Job openings dropped sharply in November, though it is hard to argue that the labor market is faltering.  The level is not that much below the record high reached in July, and nearly matched in October.  To put things in perspective, the pre-pandemic high, which was set in November 2018, was 7.5 million.  The November level was nearly 10.6 million – almost forty percent above the pre-pandemic peak.  There are a ton of jobs openings, and workers are taking advantage of it.  The number of people quitting reached a new high and is about twenty-five percent above the pre-pandemic peak.  It is likely the number of workers quitting will rise a lot further during the first half of this year.     
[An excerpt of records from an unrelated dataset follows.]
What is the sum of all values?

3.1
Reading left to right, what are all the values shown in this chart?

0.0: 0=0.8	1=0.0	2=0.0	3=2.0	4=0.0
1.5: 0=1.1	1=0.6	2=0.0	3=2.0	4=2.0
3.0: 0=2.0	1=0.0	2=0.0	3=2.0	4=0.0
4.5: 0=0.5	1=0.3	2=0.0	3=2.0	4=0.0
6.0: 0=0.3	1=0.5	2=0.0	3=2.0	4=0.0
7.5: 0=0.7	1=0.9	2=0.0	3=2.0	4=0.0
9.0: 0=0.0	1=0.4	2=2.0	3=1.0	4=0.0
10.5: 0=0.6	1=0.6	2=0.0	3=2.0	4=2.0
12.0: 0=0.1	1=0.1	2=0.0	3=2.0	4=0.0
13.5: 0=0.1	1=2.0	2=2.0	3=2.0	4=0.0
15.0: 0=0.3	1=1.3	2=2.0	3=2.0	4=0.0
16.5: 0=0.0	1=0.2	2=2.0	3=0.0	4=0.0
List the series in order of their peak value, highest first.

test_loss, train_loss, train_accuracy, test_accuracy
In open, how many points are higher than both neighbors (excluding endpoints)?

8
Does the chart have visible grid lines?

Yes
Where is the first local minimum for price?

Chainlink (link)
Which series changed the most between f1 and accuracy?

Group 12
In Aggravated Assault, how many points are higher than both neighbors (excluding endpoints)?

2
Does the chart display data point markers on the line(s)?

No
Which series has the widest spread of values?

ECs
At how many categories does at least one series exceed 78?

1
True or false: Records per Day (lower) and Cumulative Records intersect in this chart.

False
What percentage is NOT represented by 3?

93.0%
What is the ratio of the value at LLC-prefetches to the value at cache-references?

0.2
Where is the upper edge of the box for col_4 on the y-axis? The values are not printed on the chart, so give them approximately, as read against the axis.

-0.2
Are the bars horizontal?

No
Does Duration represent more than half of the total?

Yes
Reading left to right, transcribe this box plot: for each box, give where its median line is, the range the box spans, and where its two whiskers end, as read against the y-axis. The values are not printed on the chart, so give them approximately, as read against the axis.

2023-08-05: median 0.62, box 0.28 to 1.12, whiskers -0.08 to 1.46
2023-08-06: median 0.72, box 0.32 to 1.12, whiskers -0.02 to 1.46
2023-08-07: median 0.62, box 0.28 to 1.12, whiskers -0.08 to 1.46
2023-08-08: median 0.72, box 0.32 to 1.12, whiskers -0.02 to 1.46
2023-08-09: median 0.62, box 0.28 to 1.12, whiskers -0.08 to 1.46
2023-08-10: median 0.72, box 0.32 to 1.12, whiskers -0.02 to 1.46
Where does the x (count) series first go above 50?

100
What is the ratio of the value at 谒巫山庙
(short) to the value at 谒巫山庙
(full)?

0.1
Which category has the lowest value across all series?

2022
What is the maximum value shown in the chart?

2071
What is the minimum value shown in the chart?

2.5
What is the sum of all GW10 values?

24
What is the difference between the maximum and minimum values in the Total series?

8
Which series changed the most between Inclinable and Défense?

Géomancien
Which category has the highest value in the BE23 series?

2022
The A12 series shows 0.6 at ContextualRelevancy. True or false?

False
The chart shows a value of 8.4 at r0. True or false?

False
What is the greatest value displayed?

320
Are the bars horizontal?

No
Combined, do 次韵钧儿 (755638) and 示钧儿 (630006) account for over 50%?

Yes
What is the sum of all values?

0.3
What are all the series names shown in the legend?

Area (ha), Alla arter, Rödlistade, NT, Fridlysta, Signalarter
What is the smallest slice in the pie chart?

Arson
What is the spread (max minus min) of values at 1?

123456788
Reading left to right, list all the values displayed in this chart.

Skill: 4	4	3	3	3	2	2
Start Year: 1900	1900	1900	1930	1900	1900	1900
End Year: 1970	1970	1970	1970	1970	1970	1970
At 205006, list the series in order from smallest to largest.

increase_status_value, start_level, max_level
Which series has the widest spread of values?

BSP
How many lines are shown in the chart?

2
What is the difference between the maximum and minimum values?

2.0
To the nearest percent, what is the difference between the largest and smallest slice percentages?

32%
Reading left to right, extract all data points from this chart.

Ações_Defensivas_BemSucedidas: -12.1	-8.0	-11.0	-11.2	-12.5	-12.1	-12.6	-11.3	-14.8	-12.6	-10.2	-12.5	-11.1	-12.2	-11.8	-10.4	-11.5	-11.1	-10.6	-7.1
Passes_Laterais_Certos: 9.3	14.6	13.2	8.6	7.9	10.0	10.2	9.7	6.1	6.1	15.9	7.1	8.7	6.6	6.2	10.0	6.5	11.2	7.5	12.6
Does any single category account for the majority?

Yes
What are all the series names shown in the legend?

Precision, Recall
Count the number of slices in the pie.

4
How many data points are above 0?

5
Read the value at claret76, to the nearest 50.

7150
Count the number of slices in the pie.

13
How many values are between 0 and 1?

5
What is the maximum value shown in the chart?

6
IMPLICATIONS:  Delta took its toll on the economy in the late summer/fall, and it is looking as if Omicron is doing the same now.  But that doesn’t mean the economy is falling apart, it is not.  All that is happening is growth is decelerating from the unsustainable rate we saw when economy was reopening and the government was shoveling money out to businesses and households at an incredible pace.  Remember, when something is unsustainable it usually means there are excesses being created that lead to issues in the future. And we have seen that, especially when it comes to inflation.  So, more reasonable growth is good.  The first positive sign of that is the moderation in manufacturing cost increases.  Expenses are still rising rapidly, so don’t look for a major easing in inflation, but at least the increase is decelerating.  As for the labor market, employers are not getting any relief.  The level of unfilled positions is extraordinarily high, and workers are getting very comfortable with changing jobs or just plain quitting.  Hiring is robust and layoffs are extremely low, so the excess demand is not going away.  Friday, we get the December employment report, and it should be solid.  What I will be watching is the wage component.  The supply managers may be seeing a moderation in raw material costs, but if wage gains are still accelerating, inflation is not likely to slow significantly anytime soon.  If the November Paychex Small Business Wage Index is at all on target, hourly wage gains should be strong again.